US Secretary of Defense Chuck Hagel on Monday visited Pakistan to meet with Prime Minister Nawaz Sharif and other officials. His visit, the first by a US Secretary of Defense in 4 years, aims to soothe tensions over US drone strikes and raise cooperation regarding Afghanistan.
During their meeting, Hagel and Sharif vowed to work together to strengthen their countries’ relationships which have been strained over US drone strikes on terrorists. Pakistan has criticized the strikes as jeopardizing peace talks with Pakistani Taliban to end its six year insurgency that has left thousands dead.
On November 3, the US Ambassador was summoned by the Pakistani government regarding two drone attacks that killed Pakistani Taliban leader Hakimullah Mehsud along with four other suspected terrorists. Mehsud at the time had a $5 million bounty on his head from the US government.
Furthermore, in late November a drone, apparently American, attacked an Islamic seminary where a leader of the Afghan Taliban-linked Haqqani terror network in Pakistan had visited just two days earlier. The strike left 5 dead, and came a day after Pakistan’s foreign policy chief said the US had promised to end drone attacks during the peace talks with the Taliban.
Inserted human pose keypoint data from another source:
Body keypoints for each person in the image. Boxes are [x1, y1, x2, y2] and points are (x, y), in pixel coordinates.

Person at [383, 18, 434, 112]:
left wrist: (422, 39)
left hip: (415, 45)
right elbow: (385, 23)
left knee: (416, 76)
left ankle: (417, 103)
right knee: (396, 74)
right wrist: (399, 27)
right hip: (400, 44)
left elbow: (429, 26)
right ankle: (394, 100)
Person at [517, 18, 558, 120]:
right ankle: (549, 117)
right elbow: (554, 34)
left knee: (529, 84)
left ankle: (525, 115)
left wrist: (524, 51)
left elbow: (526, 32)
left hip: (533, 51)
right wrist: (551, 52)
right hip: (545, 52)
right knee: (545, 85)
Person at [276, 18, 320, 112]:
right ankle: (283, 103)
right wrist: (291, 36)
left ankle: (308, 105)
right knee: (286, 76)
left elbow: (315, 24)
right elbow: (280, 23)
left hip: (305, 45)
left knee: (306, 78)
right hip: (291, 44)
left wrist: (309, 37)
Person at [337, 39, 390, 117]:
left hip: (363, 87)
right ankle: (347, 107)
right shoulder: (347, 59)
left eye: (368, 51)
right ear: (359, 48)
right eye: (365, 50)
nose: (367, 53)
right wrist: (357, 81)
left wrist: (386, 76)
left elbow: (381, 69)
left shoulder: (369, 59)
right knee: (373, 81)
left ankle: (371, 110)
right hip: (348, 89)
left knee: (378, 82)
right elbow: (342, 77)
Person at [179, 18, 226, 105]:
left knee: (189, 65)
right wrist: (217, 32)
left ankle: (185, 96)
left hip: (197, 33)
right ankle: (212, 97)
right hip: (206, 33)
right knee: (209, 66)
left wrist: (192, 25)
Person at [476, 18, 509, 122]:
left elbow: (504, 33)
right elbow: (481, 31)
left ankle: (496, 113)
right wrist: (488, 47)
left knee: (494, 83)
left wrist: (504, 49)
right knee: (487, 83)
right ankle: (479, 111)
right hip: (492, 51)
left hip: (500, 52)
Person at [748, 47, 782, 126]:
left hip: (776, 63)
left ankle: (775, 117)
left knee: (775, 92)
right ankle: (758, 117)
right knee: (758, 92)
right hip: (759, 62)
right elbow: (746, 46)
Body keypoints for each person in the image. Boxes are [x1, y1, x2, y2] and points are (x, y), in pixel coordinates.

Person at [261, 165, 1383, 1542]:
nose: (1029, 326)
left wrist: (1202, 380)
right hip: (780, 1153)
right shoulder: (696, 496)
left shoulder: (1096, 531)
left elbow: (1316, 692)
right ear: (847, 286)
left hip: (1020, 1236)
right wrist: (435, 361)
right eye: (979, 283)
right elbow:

A senior US defense official told Al Jazeera prior to Hagel’s visit that “there is some friction in the relationship” with Pakistan, which Hagel wants to confront “head on” in bringing the two countries closer together.
The official added that Hagel intends “to deepen our defense partnership” with Pakistan and affirm continued US military assistance. Since July 2012 Pakistan has reportedly received around $1.2 billion in military aid from the US.
Meanwhile officials traveling with Hagel retracted a statement issued late Sunday saying NATO shipments out of Afghanistan through Pakistan would resume. The shipments had been cancelled due to anti-drone Pakistani protesters violently searching the shipments. Hagel’s official confirmed the shipments were still on hold.
The Pakistani route is the main one used by the US and NATO to withdraw its military equipment from Afghanistan in the massive pullout set to conclude by late 2014.
Hagel arrived in Pakistan after two days in Afghanistan. There he pressed President Hamid Karzai to sign a security agreement allowing US forces to stay in the country after 2014. In late November Karzai said he wants to delay the security deal, adding “my trust with America is not good. I don’t trust them and they don’t trust me.”